Sharpe's rosefinch (Carpodacus verreauxii) is a species of finch in the family Fringillidae. It is found in central China and far northern Myanmar. Its natural habitat is subtropical or tropical high-altitude shrubland. It was formerly considered to be a subspecies of the spot-winged rosefinch.

The common name commemorates the British zoologist Richard Bowdler Sharpe.

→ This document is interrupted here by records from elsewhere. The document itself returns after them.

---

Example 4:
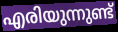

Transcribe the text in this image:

എരിയുന്നുണ്ട്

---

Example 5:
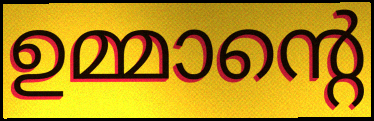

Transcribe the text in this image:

ഉമ്മാന്റെ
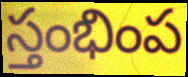
స్తంభింప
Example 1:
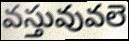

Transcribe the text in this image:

వస్తువువలె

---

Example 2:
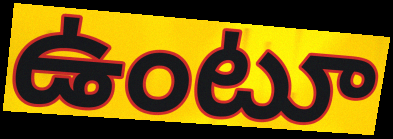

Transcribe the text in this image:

ఉంటూ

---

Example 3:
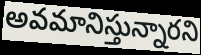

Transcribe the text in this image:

అవమానిస్తున్నారని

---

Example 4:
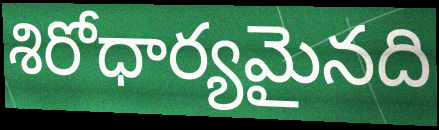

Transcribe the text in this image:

శిరోధార్యమైనది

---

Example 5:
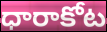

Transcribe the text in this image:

ధారాకోట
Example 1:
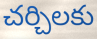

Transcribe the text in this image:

చర్చిలకు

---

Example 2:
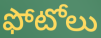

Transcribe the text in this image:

ఫోటోలు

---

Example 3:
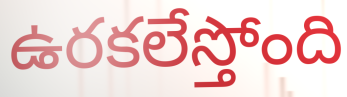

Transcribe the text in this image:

ఉరకలేస్తోంది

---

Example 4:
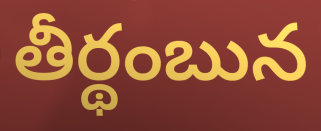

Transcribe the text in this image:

తీర్థంబున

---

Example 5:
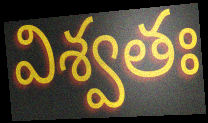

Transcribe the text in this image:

విశ్వతః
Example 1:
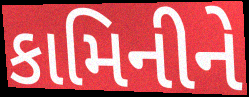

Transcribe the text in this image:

કામિનીને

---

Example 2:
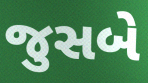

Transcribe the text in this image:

જુસબે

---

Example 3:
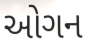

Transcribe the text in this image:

ઓગન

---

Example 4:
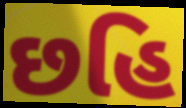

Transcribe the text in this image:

છહિ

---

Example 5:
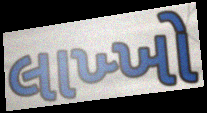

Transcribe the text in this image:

લાખ્ખો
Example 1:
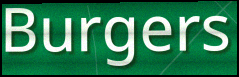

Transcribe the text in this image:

Burgers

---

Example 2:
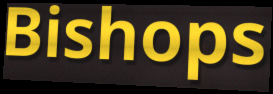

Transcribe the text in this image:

Bishops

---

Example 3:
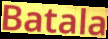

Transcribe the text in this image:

Batala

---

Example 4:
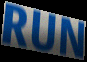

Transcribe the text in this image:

RUN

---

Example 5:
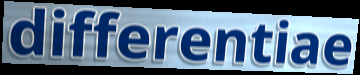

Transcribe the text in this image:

differentiae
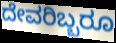
ದೇವರಿಬ್ಬರೂ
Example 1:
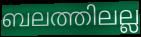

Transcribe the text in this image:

ബലത്തിലല്ല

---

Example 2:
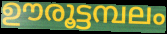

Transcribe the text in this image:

ഊരൂട്ടമ്പലം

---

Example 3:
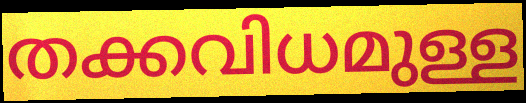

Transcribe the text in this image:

തക്കവിധമുള്ള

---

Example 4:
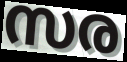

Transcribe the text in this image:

സര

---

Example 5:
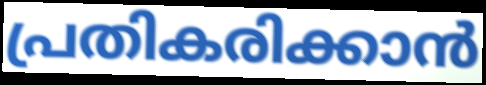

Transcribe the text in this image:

പ്രതികരിക്കാൻ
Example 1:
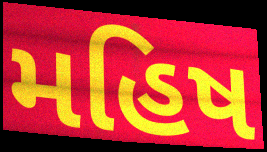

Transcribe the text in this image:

મહિષ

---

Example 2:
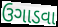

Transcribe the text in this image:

ઉગાડવા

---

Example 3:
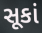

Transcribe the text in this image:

સૂકાં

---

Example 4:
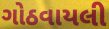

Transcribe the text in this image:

ગોઠવાયલી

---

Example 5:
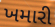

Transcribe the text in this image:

ખમારી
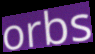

== Taxonomy and evolutionary history ==
Until recently considered conspecific with C. rodopeplus, but verreauxii differs genetically (1) and in its distinctly smaller bill (at least 2); strong, long black streaks on upperparts (1); and (in male) distinctly paler pink overall appearance vs dark and duller pink with heavy dark markings below (2); bright pink rump vs no distinct paler rump but just a few flecks of pinkish in dark rump feathers (2) (2). Monotypic.

== Description ==
15 cm. Medium-sized slim, relatively small-billed rosefinch with long, slightly notched tail. Male has forehead to nape dark maroon with blackish streaks, very pale pink supercilium (some feathers tipped white) extending from above lores to just behind ear-coverts; lores, ear-coverts and cheeks very dark crimson with variable pink streaking; hindneck to lower back brownish with broad black streaks, scapulars and mantle sides with broad pale pinkish edges, rump contrastingly pale pink and more or less unmarked; upperwing blackish, tertials edged pinkish white, median and greater wing-coverts with pale pink or pale brown tips; tail dark brown, rectrices narrowly edged pink; chin and throat to neck-side dull pinkish maroon, underparts pale pinkish, undertail-coverts very pale pink-tinged greyish white; iris very dark brown; bill dark brownish; legs flesh-brown to pale greyish. Female is greyish olive-brown to greyish brown above, crown to rump heavily streaked blackish, head with pale buff supercilium from above lores to nape-side; upperwing dark brown, flight-feathers finely edged warm brown, tertials broadly edged pale whitish buff towards tips, coverts finely edged paler and tipped pale buff; tail dark brown, feathers edged buffish brown; lores to ear-coverts dark brown, cheeks to chin and throat paler and with blackish streaks; underparts almost entirely warm buff-brown, heavily streaked blackish on lower throat and breast to upper flanks, undertail-coverts paler buff-brown and more or less unstreaked; bare parts much as for male. Juvenile little known; resembles female.

=== Vocalization ===
Song un-described. Call is a short, sharp or piercing, metallic "spink spink".

== Habitat and range ==
S China (S & W Sichuan and NE Yunnan) and NE Myanmar; winters at lower altitudes. Found in summer (presumed breeding period) in forest edge, second growth and areas of scrub and bushes in alpine meadows, at 3000–4600 m. At other times occurs in mixed forest, grassy hillsides with bushes and bamboo thickets at lower levels, at 2100–2900 m.

== Conservation status ==
Not globally threatened (Least Concern). Very poorly known, but appears to be generally scarce to rare in most of its range. Perhaps uncommon in NE Yunnan. Uncommon in NE Myanmar, where possibly only a non-breeding visitor; fieldwork required in order to ascertain this species' true status in that country. It is not known to be subject to any significant threats.